Welch ungeheure Bedeutung das Ende der jahrzehntelangen Teilung vor 35 Jahren hatte, unterstrich auch Peter Ebertsch, Bürgermeister des Marktes Tettau. „Die Grenzöffnung war kein Zufall. Sie war das Ergebnis von Mut, von Hoffnung und von einem Glauben daran, dass eine bessere Welt möglich ist. Doch sie erinnert uns auch daran, dass Freiheit und Demokratie keine Selbstverständlichkeiten sind“, so Ebertsch am Altjahrestag. Dabei mahnte das Tettauer Gemeindeoberhaupt an, dass angesichts von Populismus und Desinformationen die Demokratie immer wieder aufs Neue verteidigt und mit neuen Impulsen belebt werden muss. Der Überwindung der deutsch-deutschen Teilung als Avantgardebeispiel folgend, sollen auch im neuen Jahr Mauern der Gleichgültigkeit, des Hasses und der Spaltung in der Gesellschaft überwunden werden. Auch Föritztals Bürgermeisterin Silke Fischer stimmte in diesen Reigen mit ein und betonte ebenfalls die gute Entwicklung der Zusammenarbeit der beiden Gemeinden in den letzten 35 Jahren. Nachdem sie erst vor wenigen Wochen ihr Amt antrat, war der Festakt, der nur wenige Meter von der bayrisch-thüringischen Grenze im Tettautal stattfand, ihr erster politischer Auftritt in Schauberg.

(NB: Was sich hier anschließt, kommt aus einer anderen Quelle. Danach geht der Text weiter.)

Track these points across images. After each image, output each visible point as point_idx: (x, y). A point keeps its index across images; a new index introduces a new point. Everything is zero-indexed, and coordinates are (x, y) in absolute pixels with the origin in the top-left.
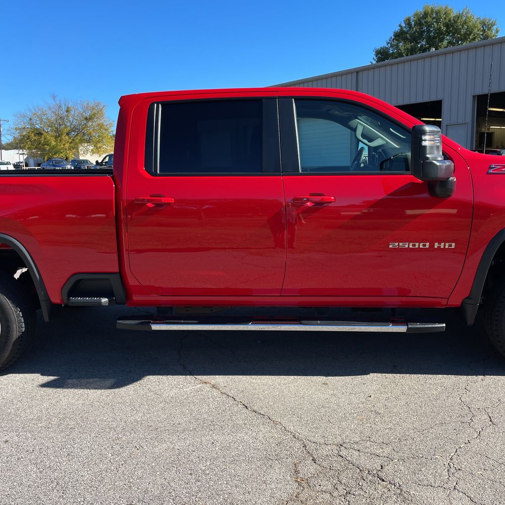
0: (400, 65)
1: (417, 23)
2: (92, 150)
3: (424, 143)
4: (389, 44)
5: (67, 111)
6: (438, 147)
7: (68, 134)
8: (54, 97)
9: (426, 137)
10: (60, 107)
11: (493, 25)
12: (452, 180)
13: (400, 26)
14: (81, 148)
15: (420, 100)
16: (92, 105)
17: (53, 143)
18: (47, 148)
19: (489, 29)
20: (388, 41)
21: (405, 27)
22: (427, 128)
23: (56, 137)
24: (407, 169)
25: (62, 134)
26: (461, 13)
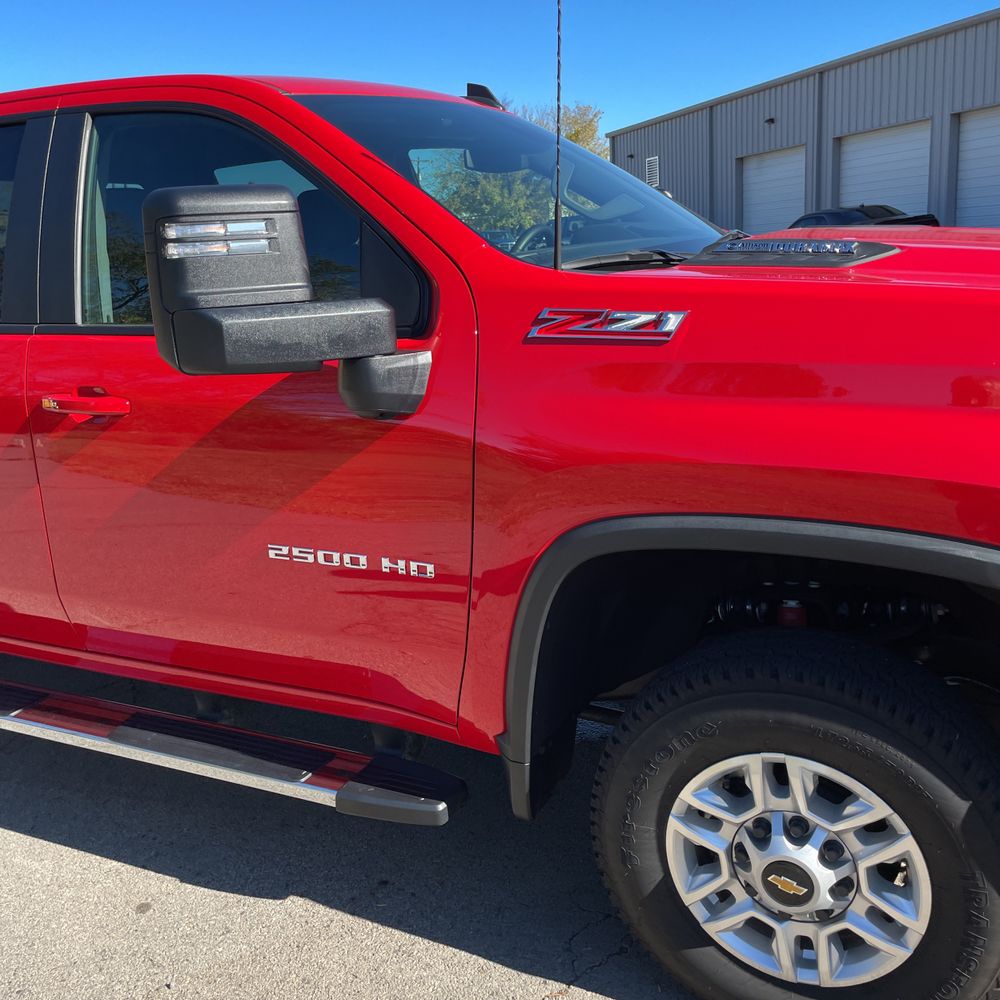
17: (497, 199)
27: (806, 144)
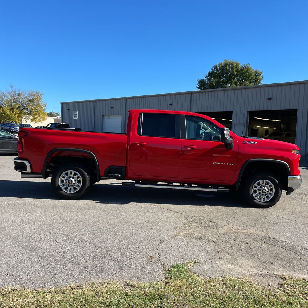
0: (213, 93)
1: (221, 68)
2: (31, 119)
3: (225, 133)
4: (206, 78)
5: (19, 95)
6: (228, 134)
7: (17, 108)
8: (12, 87)
9: (225, 131)
10: (15, 92)
11: (261, 73)
12: (232, 144)
13: (212, 69)
14: (25, 117)
15: (222, 110)
16: (34, 93)
17: (8, 113)
18: (4, 115)
19: (259, 75)
20: (205, 76)
21: (214, 70)
22: (226, 129)
23: (10, 110)
24: (219, 140)
25: (14, 108)
26: (245, 65)
27: (122, 115)
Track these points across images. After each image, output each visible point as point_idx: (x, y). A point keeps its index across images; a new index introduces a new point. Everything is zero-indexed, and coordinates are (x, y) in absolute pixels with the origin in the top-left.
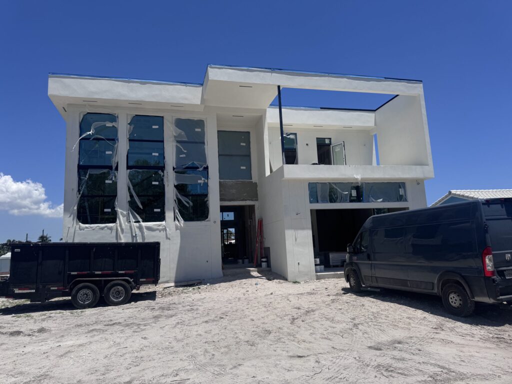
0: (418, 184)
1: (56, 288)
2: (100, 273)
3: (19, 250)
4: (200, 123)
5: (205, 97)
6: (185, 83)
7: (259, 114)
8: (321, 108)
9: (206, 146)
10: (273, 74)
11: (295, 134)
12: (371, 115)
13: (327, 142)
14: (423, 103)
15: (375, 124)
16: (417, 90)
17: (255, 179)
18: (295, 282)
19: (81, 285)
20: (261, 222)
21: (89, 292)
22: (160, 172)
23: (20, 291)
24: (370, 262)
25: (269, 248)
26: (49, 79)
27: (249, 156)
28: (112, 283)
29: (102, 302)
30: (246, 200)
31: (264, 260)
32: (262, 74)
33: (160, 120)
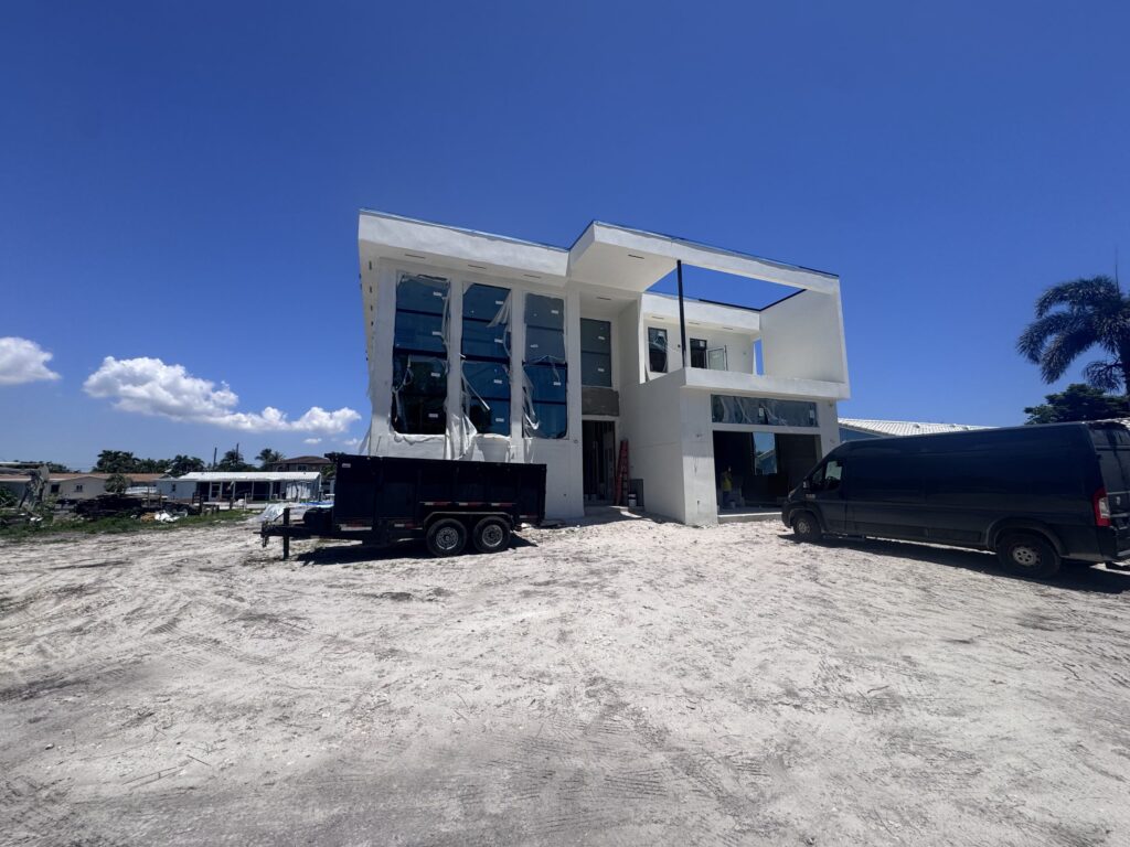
0: (831, 405)
1: (402, 525)
2: (465, 504)
3: (349, 465)
4: (559, 303)
5: (572, 268)
6: (547, 244)
7: (632, 299)
8: (701, 300)
9: (565, 335)
10: (674, 244)
11: (665, 331)
12: (755, 316)
13: (702, 344)
14: (839, 303)
15: (760, 328)
16: (832, 287)
17: (616, 385)
18: (696, 527)
19: (442, 521)
20: (624, 445)
21: (454, 533)
22: (504, 366)
23: (350, 529)
24: (844, 502)
25: (642, 480)
26: (361, 216)
27: (609, 355)
28: (486, 520)
29: (471, 547)
30: (604, 414)
31: (633, 496)
32: (661, 242)
33: (504, 293)
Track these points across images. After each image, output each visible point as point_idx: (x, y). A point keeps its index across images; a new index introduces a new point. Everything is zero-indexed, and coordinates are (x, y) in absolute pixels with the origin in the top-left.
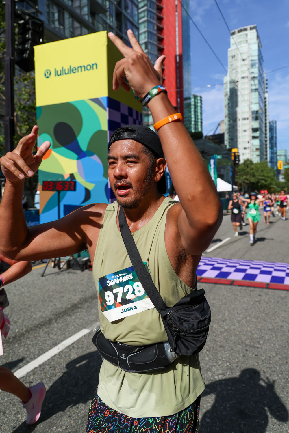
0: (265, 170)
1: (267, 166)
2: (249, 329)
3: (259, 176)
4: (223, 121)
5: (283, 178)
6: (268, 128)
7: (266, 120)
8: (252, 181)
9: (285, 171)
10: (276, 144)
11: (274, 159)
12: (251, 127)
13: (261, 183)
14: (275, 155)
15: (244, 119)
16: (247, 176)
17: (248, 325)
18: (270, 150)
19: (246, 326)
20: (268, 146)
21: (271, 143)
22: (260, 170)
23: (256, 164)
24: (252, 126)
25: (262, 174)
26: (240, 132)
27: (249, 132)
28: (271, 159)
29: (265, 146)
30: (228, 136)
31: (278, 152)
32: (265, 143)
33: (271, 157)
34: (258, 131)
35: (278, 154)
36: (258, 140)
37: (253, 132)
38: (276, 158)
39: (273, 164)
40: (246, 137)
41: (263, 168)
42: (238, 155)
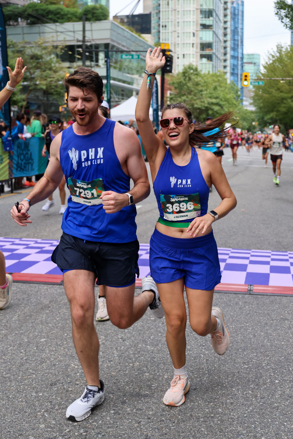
0: (221, 87)
1: (226, 79)
3: (210, 97)
5: (251, 104)
6: (229, 12)
8: (196, 106)
9: (255, 92)
11: (238, 69)
12: (199, 7)
14: (240, 63)
16: (187, 97)
17: (136, 358)
18: (232, 51)
19: (134, 359)
20: (229, 44)
21: (234, 39)
22: (211, 88)
23: (205, 76)
24: (201, 5)
25: (215, 95)
26: (178, 14)
27: (195, 17)
28: (233, 69)
29: (223, 44)
30: (157, 20)
31: (245, 57)
32: (222, 38)
33: (234, 65)
34: (212, 16)
35: (245, 60)
36: (211, 33)
37: (201, 16)
38: (242, 67)
39: (236, 79)
40: (190, 26)
41: (217, 84)
42: (170, 55)
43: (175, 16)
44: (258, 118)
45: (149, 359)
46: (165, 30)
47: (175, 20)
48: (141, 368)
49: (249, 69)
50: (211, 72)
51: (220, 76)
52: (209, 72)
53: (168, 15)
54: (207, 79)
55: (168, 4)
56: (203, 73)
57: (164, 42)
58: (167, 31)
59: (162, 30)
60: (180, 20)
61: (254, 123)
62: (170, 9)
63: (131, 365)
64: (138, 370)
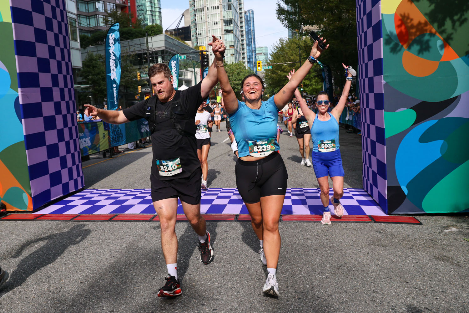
0: (242, 72)
1: (245, 67)
2: (209, 276)
3: (235, 80)
4: (187, 10)
6: (243, 19)
7: (240, 9)
9: (266, 74)
10: (254, 39)
11: (253, 59)
13: (237, 89)
14: (254, 54)
15: (214, 8)
18: (248, 47)
20: (245, 42)
21: (248, 38)
22: (236, 74)
23: (230, 66)
24: (224, 17)
26: (209, 25)
27: (220, 25)
28: (249, 59)
29: (241, 43)
30: (195, 30)
31: (257, 49)
32: (240, 38)
33: (249, 56)
34: (232, 24)
35: (257, 52)
36: (232, 35)
37: (225, 24)
38: (256, 57)
39: (252, 65)
40: (217, 32)
41: (239, 70)
42: (206, 54)
43: (207, 26)
44: (269, 91)
45: (217, 272)
46: (201, 36)
47: (207, 29)
48: (211, 279)
49: (261, 59)
50: (234, 63)
51: (241, 64)
52: (233, 62)
53: (202, 26)
54: (232, 67)
55: (201, 19)
56: (229, 63)
57: (201, 45)
58: (202, 37)
59: (199, 37)
60: (210, 29)
61: (266, 96)
62: (203, 22)
63: (205, 277)
64: (210, 281)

Mit Blick auf die aufgestellten Schautafeln, die von Helmut Heinz zur Verfügung gestellt wurden, erinnerte man sich auch gemeinsam an das geschliffene Dorf Rottenbach und an die Schneidmühle Räppoldsburg (zu Judenbach zugehörig), welche im Zuge des Zaunbaus Anfang der 1960er-Jahre dem Erdboden gleichgemacht wurden und somit zahlreiche Familien ihr Zuhause verloren.
Der gute Zuspruch der Bürgerinnen und Bürger an der Gedenkfeier zeigt, dass man diese historische Sternstunde am Silvestertag 1989 bzw. am Neujahrstag 1990 nicht in den Geschichtsbüchern verstauben oder in den Erinnerungen der Zeitzeugen verblassen lässt, sondern die Wiedervereinigung und somit auch die freundschaftlichen Beziehungen pflegt. Die zünftige Musik der Schauberger Musikanten und die stimmgewaltigen Judenbacher Männer umspannten das Tettautal vor 35 Jahren mit einem unsichtbar-einigendem Band. Und sie tun es auch heute noch mit demselben Elan.